DATA TO PROCESS
◆ ◆ ◆ ◆ ◆

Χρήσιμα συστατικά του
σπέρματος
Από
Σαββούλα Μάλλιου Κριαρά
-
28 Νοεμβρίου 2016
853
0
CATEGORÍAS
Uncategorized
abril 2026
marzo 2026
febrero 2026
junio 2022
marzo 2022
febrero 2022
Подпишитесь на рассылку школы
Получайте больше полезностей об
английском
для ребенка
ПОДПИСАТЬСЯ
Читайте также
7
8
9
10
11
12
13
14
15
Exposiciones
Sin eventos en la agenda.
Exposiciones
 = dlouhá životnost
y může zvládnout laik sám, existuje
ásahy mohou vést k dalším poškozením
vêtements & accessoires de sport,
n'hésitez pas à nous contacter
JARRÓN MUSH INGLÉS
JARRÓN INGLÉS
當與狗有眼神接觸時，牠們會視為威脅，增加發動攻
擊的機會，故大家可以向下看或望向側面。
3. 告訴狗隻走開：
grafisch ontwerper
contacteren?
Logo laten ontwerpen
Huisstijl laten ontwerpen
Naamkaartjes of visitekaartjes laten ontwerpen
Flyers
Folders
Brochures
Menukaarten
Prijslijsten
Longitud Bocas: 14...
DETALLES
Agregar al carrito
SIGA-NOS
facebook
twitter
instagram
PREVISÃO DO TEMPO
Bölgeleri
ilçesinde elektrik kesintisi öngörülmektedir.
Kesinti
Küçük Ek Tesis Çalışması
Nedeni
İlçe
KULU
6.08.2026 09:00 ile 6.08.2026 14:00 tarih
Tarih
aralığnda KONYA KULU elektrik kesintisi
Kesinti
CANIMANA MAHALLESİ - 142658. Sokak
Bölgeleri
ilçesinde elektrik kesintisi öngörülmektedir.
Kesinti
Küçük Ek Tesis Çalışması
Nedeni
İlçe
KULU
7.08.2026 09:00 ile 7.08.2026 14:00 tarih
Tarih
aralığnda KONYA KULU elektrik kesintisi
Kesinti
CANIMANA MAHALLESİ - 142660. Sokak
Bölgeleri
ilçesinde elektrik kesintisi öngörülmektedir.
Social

◆ ◆ ◆ ◆ ◆

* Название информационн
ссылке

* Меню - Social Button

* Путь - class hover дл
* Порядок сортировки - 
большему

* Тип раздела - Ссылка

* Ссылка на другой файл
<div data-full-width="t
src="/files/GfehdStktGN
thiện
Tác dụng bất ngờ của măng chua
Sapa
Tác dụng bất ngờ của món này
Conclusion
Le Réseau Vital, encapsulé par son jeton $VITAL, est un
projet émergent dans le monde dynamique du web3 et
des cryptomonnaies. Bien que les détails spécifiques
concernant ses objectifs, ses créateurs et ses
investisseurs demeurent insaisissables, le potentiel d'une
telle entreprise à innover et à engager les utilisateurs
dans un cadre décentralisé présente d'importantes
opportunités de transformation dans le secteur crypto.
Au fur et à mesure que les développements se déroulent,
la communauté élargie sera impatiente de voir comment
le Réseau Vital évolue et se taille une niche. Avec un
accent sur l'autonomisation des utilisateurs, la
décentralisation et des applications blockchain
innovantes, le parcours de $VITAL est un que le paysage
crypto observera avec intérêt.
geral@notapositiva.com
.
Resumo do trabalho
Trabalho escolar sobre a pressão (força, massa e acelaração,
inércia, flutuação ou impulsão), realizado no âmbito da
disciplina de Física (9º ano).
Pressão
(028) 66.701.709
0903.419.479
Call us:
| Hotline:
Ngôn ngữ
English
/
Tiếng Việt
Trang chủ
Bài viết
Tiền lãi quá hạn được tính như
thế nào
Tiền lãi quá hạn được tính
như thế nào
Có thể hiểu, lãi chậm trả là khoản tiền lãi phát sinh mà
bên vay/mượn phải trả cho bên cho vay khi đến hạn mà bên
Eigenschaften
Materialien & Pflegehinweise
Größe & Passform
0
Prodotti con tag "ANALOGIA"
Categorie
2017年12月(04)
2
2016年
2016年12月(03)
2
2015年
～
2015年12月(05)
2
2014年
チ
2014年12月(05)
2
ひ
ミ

◆ ◆ ◆ ◆ ◆

Repeat, word for word, the lines of the entries starting with the line that contains "на другой файл" and going on through the line that contains "Có thể hiểu, lãi", including both of those lines.

* Ссылка на другой файл
<div data-full-width="t
src="/files/GfehdStktGN
thiện
Tác dụng bất ngờ của măng chua
Sapa
Tác dụng bất ngờ của món này
Conclusion
Le Réseau Vital, encapsulé par son jeton $VITAL, est un
projet émergent dans le monde dynamique du web3 et
des cryptomonnaies. Bien que les détails spécifiques
concernant ses objectifs, ses créateurs et ses
investisseurs demeurent insaisissables, le potentiel d'une
telle entreprise à innover et à engager les utilisateurs
dans un cadre décentralisé présente d'importantes
opportunités de transformation dans le secteur crypto.
Au fur et à mesure que les développements se déroulent,
la communauté élargie sera impatiente de voir comment
le Réseau Vital évolue et se taille une niche. Avec un
accent sur l'autonomisation des utilisateurs, la
décentralisation et des applications blockchain
innovantes, le parcours de $VITAL est un que le paysage
crypto observera avec intérêt.
geral@notapositiva.com
.
Resumo do trabalho
Trabalho escolar sobre a pressão (força, massa e acelaração,
inércia, flutuação ou impulsão), realizado no âmbito da
disciplina de Física (9º ano).
Pressão
(028) 66.701.709
0903.419.479
Call us:
| Hotline:
Ngôn ngữ
English
/
Tiếng Việt
Trang chủ
Bài viết
Tiền lãi quá hạn được tính như
thế nào
Tiền lãi quá hạn được tính
như thế nào
Có thể hiểu, lãi chậm trả là khoản tiền lãi phát sinh mà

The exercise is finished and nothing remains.